Jordan Trejo, head of Catholic Campus Ministries at Wooster, said that Wooster InterVarsity staff has been in conversation with the Center for Diversity and Inclusion, Dean of Students Scott Brown and Interfaith Ministries to discuss how Wooster’s chapter of InterVarsity will be moving forward in regards to this new policy. While Trejo could not provide any concrete statements regarding how the school will respond, he said that the many partners involved in this ongoing dialogue are taking the InterVarsity announcement very seriously.

Jahqwahn Watson ’17, former member of the Wooster Christian Fellowship, expressed their reasons for stepping down from the organization and ending their individual affiliation with the national InterVarsity chapter prior to this announcement. Watson said, “As a freshman, I considered InterVarsity to be my home.” They attended national conferences and felt the Wooster chapter was a progressive space in which students of all backgrounds could productively discuss issues of racial and ethnic inclusion.
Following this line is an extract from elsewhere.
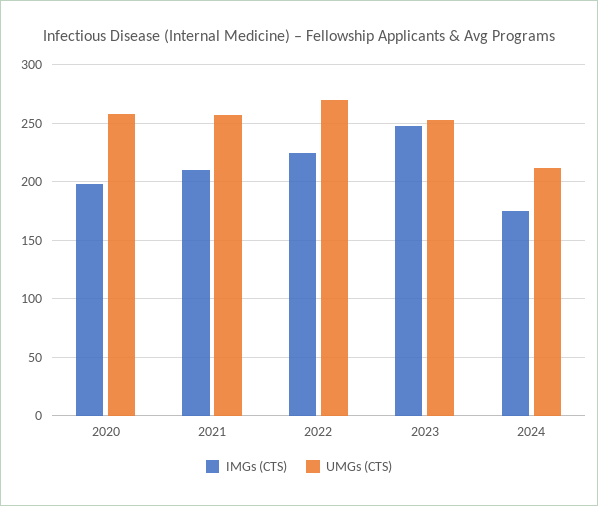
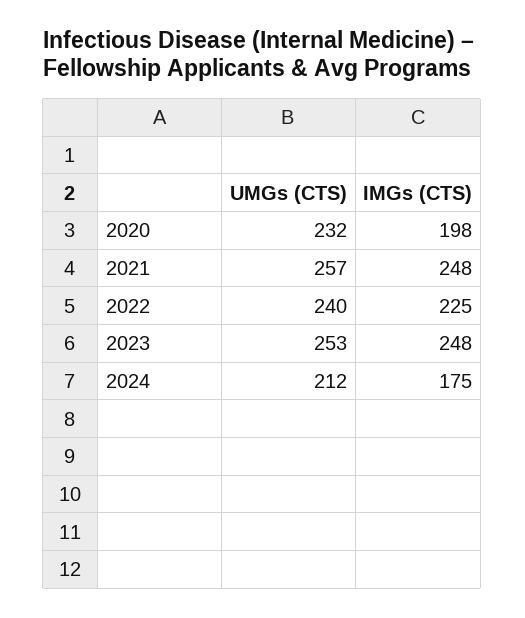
UMGs (CTS), 2020: 260 -> 232
IMGs (CTS), 2021: 210 -> 248
UMGs (CTS), 2022: 270 -> 240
However, they expressed concerns with the national organization and its positions on LGBTQ inclusion. Watson said, “Once I ran out of reasons to denounce my Queerness […] I began to desire communities and spaces which recognized the sincerity of my identity.” They articulated a deep appreciation for the leadership and staff of Wooster’s InterVarsity chapter, recognizing their role as progressive “spiritual counselors and agents of justice.”

They went on to suggest that their criticism of InterVarsity and its inclusivity is in regards to “the things that are determined from a national administrative level.”